Portfolio Theory

I was browsing here when I decided to start this column. I’m going to track 5 uncorrelated ETF’s with the premise that a combination of them will yield better risk adjusted returns than the SP500.
Till I can find a better proxy, DBC will serve as my commodities aggregate, even if it is oil heavy. The volume suggests that a potential bottom is forming, but the trend is still down. This is a very high risk long, exclusively for masochists and daredevils.
EEM is a good emerging market proxy, and now that it is in a newly confirmed uptrend, this looks like a good time to start buying the dip.
IWN is my stand in for the small cap value sector. Now that it is trading above its upper Bollinger, buying the dip is in play, but we’re still in a long term downtrend.
IYR is a nice liquid way to play Real Estate. While we’re getting more bullish, the volatility of this sector make the returns here tricky without proper position sizing.
PLW is a proxy for the total bond market, but I might replace it for a more liquid ETF like TLT. The trend is up, but the asymptotic move is bubbly.
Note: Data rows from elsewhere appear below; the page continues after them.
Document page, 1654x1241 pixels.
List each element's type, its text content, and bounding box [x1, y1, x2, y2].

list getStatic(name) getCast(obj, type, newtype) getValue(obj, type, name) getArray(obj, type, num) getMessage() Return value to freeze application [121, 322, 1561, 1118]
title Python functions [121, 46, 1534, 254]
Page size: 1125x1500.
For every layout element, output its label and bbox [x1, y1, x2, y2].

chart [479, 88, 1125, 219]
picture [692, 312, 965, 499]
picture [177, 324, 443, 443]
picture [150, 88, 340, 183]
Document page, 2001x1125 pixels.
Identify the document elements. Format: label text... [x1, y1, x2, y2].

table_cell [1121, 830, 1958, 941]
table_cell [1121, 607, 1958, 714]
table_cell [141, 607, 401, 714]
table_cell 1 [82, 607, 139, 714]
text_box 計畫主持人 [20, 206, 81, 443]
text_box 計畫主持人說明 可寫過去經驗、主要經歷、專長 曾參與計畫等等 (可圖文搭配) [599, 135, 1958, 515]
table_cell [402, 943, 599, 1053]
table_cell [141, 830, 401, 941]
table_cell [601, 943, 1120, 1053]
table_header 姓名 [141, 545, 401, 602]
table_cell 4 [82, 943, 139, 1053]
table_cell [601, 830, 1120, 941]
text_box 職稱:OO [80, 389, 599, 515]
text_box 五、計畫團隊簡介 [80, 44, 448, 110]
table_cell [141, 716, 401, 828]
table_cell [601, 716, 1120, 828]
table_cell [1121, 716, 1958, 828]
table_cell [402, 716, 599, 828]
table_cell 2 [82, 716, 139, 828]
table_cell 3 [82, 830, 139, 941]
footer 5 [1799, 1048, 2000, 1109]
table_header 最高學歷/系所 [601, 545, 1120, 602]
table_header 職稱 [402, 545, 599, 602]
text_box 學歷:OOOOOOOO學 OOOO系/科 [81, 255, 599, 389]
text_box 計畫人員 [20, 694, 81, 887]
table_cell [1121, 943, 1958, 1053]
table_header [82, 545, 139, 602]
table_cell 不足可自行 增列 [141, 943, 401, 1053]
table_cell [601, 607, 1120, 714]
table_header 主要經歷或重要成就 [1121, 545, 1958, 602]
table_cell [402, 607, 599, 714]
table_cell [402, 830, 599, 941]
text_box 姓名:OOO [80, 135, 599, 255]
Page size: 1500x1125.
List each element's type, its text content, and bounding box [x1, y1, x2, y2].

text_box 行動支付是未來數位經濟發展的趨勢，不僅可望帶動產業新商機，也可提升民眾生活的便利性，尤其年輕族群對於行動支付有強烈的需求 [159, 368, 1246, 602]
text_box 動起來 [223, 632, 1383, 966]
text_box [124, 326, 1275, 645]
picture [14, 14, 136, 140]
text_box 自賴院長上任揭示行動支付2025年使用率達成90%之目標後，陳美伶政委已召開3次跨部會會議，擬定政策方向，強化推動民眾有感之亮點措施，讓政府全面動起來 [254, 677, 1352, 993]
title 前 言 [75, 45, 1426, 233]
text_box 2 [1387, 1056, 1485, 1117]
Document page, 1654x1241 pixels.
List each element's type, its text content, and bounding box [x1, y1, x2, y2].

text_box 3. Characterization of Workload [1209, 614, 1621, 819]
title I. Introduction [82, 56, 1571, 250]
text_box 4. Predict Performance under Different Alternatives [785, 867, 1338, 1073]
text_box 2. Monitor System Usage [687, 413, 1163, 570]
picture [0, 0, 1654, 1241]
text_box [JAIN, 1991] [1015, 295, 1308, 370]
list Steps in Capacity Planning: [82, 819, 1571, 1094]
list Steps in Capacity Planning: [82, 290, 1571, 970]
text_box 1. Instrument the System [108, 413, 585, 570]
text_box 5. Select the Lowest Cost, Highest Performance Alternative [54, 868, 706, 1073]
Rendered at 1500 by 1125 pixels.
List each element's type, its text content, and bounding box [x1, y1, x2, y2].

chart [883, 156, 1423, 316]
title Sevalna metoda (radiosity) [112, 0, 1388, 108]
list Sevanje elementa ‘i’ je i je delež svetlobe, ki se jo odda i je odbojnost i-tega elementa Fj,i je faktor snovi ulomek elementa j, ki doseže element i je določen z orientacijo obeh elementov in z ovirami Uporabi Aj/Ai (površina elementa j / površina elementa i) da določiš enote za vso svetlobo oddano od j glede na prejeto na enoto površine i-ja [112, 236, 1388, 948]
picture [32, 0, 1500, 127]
The emerging markets are establishing a new uptrend as the bond market enters the vertical ascent often seen before volatile reversals. The commodities markets continue to be dragged down by oil, so one can only feel a reversal coming, hardly the kind of one should trade one. Another bullish theme is the out performance of small caps over large, and the sector does seem to be finding its legs. Finally, real estate is improving, but the risks are still very high. Cash is still a reasonable position, but with weakness in the dollar, the ‘fraidy cats may stand to loose the most.